P/B ratio=ROE * P/E Ratio

ROE=ROA*leverage ratio: The bank intends to improve ROA through executing the existing traditional lending and new areas (discussed earlier), coupled with an appropriate use of financial leverage to support these initiatives.

II. Weaknesses/Risks

The persistent challenges in Japan, characterized by a stagnant economy, an unfavorable demographic profile, and subpar corporate governance, have consistently failed to attract global investors. Indeed, despite frequent claims that “this time is different”, Japanese stocks have repeatedly disappointed both large and small investors over time.

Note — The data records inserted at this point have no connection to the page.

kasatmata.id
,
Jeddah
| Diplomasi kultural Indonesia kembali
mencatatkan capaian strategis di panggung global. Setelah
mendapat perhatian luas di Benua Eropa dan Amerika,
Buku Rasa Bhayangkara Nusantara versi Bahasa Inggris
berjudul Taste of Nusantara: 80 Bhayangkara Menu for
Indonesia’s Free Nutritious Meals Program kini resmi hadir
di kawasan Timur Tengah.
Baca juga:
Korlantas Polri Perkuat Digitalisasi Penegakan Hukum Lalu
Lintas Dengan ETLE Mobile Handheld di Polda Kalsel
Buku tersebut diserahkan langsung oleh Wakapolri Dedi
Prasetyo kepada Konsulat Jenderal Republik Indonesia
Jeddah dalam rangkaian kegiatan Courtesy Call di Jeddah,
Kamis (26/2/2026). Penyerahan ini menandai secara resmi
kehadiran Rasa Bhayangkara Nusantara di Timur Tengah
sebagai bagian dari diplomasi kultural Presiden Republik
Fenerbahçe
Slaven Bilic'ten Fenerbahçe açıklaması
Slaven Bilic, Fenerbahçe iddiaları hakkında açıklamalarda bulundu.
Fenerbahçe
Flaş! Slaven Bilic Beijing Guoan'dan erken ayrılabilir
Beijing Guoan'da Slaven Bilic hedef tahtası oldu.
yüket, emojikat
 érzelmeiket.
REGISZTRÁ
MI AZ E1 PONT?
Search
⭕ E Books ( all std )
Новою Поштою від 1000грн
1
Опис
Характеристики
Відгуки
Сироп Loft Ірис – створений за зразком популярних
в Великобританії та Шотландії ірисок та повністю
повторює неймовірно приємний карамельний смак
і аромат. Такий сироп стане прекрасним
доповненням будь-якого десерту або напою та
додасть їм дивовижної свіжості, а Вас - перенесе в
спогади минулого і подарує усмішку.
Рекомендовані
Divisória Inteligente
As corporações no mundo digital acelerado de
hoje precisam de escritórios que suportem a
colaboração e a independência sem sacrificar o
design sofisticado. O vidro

However, the current efforts by the Tokyo Stock Exchange (TSE) could mark a turning point. The TSE’s focus on enhancing the attractiveness and transparency of Japanese stocks, including initiatives like supporting smaller companies in developing English communications, is a promising step toward changing investor perceptions.

[Disclaimer]

The opinions expressed above should not be constructed as investment advice. This commentary is not tailored to specific investment objectives. Reliance on this information for the purpose of buying the securities to which this information relates may expose a person to significant risk. The information contained in this article is not intended to make any offer, inducement, invitation or commitment to purchase, subscribe to, provide or sell any securities, service or product or to provide any recommendations on which one should rely for financial securities, investment or other advice or to take any decision. Readers are encouraged to seek individual advice from their personal, financial, legal and other advisers before making any investment or financial decisions or purchasing any financial, securities or investment related service or product. Information provided, whether charts or any other statements regarding market, real estate or other financial information, is obtained from sources which we and our suppliers believe reliable, but we do not warrant or guarantee the timeliness or accuracy of this information. Nothing in this commentary should be interpreted to state or imply that past results are an indication of future performance.